A emissora paulista se beneficiou com o futebol feminino na Globo e teve um crescimento expressivo em relação aos sábados anteriores. Com a exibição do Cine Aventura e do Cidade Alerta, a Record registrou aumento de 47% na comparação com a média dos quatro sábados anteriores à presença do Brasileirão Feminino na faixa.
Apesar do desempenho inferior ao da programação habitual, a Globo não demonstra intenção de reduzir o espaço destinado ao futebol feminino. Renato Ribeiro, diretor de Esportes da Globo, classificou como “burros e misóginos” os telespectadores que não gostam dos jogos do gênero, indicando que a modalidade continuará sendo tratada como prioridade pelo canal.
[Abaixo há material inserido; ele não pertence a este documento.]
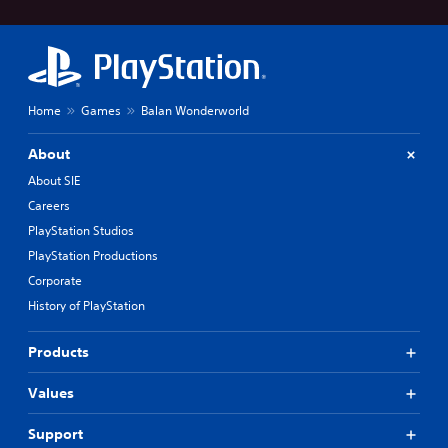
Home
Games
Balan Wonderworld
About
About SIE
Careers
PlayStation Studios
PlayStation Productions
Corporate
History of PlayStation
Products
Values
Support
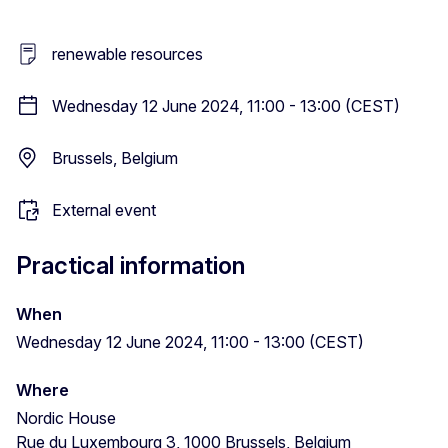
renewable resources
Wednesday 12 June 2024, 11:00 - 13:00 (CEST)
Brussels, Belgium
External event
Practical information
When
Wednesday 12 June 2024, 11:00 - 13:00 (CEST)
Where
Nordic House
Rue du Luxembourg 3, 1000 Brussels, Belgium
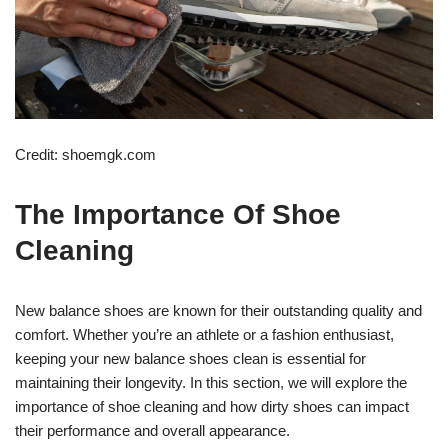
Credit: shoemgk.com
The Importance Of Shoe
Cleaning
New balance shoes are known for their outstanding quality and
comfort. Whether you’re an athlete or a fashion enthusiast,
keeping your new balance shoes clean is essential for
maintaining their longevity. In this section, we will explore the
importance of shoe cleaning and how dirty shoes can impact
their performance and overall appearance.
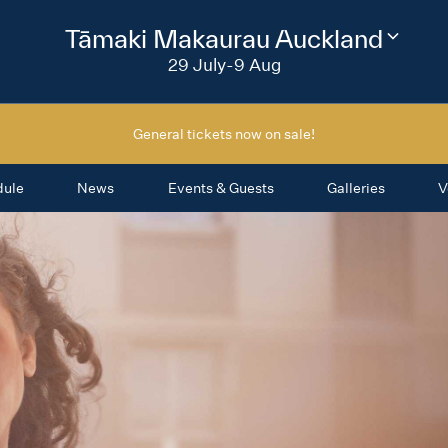
2026
Tāmaki Makaurau Auckland
Change
festival
29 July-9 Aug
region
General tickets now on sale!
dule
News
Events & Guests
Galleries
V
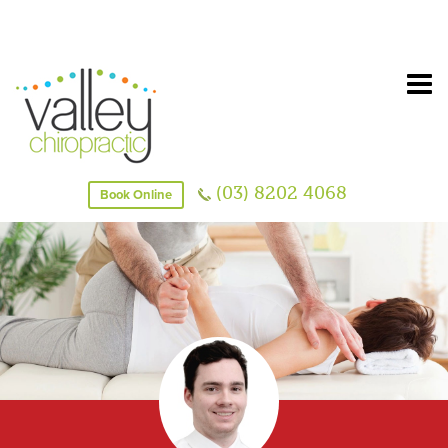
(03) 8202 4068
Book Online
Além disso, a emissora investiu alto nos direitos da Copa do Mundo Feminina de 2027, que será disputada no Brasil, e espera faturar mais de R$ 1 bilhão em cotas de patrocínio. Diferentemente do Mundial masculino de 2026, a Globo terá os direitos de todas as partidas da competição e vai alterar toda a sua programação habitual durante o torneio.